[[ TEXT SEGMENT open ]]
We list next all exercises in the database:
1num_m/exer1:
#
# Exercise 1 of example database of questions
# Exercise on 1 numerical variable - multiplechoice
# 6 questions
#
title "Countries that have won the World Cup (1950-2002)"
block (type=multiplechoice rearrange=yes)
statement
The following table shows the list of countries that have won
the World Cup in the period 1950-2002. We are interested in
studying the percentage of times that a given country has won
the World Cup.
\begin{center}
\begin{tabular}{c c}
\hline\hline
Year & Country \\
\hline
1950 & 1 \\
1954 & 2 \\
1958 & 3 \\
1962 & 3 \\
1966 & 4 \\
1970 & 3 \\
1974 & 2 \\
1978 & 5 \\
1982 & 6 \\
1986 & 5 \\
1990 & 2 \\
1994 & 3 \\
1998 & 7 \\
2002 & 3 \\
\hline
\end{tabular}
\end{center}
Key: Uruguay=1, Germany=2, Brazil=3, England=4, Argentina=5,
Italy=6, France=7.
Answer the following questions:
endstatement
question
The "Country" variable is:
. a numerical continuous variable.
. a numerical discrete variable.
. an absolute frequency.
. a relative frequency.
; None of the above options is correct.
answer
It is a categorical variable, despite the fact that is is codified
with numbers. Numbers in this case are just labels for the country name.
endanswer
endquestion
question
Organize the data in a frequency table. What values does the variable have?
. 1, 2, 3, 4, 5, 6, 7.
[[ TEXT SEGMENT closed ]]
ASSIGNED TASK 1: Name each country in the key of the World Cup exercise file, along with its numeric code.
ASSIGNED TASK 2: Carry on the World Cup exercise file from the last line shown.
[[ DATASET EXCERPT open ]]
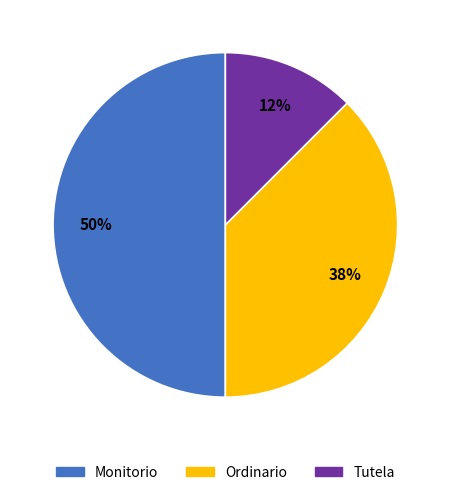

Is it true that Ordinario is 38% of the pie?

True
[[ DATASET EXCERPT closed ]]
YOUR RESPONSE 1: Uruguay=1, Germany=2, Brazil=3, England=4, Argentina=5, Italy=6, France=7

YOUR RESPONSE 2:
. 1950,1954,1958,1962, 1966, 1970, 1974, 1978, 1982, 1986, 1990,
1994, 1998, 2002.
. 1, 2, 3, 5.
. It does not take values.
: None of the abofe options is correct.
answer
The variable is "Country" and it can have values that go from 1 to 7,
corresponding to the 7 countries mentioned in the sample.
endanswer
endquestion
question
In this data set, an individual is...
. A country.
. A year.
. A number between 1 and 7.
. A number between 1 and 5.
: None of the above options is correct.
answer
A country, and its frequency is how manyt times it has won the World Cup.
endanswer
endquestion
question
The statement "a 86\% of the countries has won the World Cup no more
than 2 times since 1950" is referring to:
. An absolute frequency.
. A relative frequency.
. A cumulative absolute frequency.
. A cumulative relative frequency.
; None of the above options is correct.
answer
It is clearly not an absolute frequency, since a percentage is given. But
furthermore it is not a cumulative frequency either, since cumulative
frequencies make only sense for numerical variables, where the values of
the variable can be ordered and its frequencies accumulated. Therefore
none of the options is correct.
endanswer
endquestion
question
To represent this distribution graphically, one can use:
. A bar diagram.
. A histogram.
. A stem-and-leaf plot.
. An approximate drawing.
: None of the above options is correct.
answer
The most appropiate graphical representation for a categorical variables is
a bar diagram
endanswer
endquestion
question
To describe this distribution one has to comment:
. A comparison between the percentage of times that countries have one
the World Cup.
. The center and the spread.
. The form and extreme values, if any.
. The center, the spread, the form and extreme values, if any.
: None of the above options is correct.
answer
Being a categorical variable, there is only one appropiate numerical summary:
the proporton or percentatge of cases in each category.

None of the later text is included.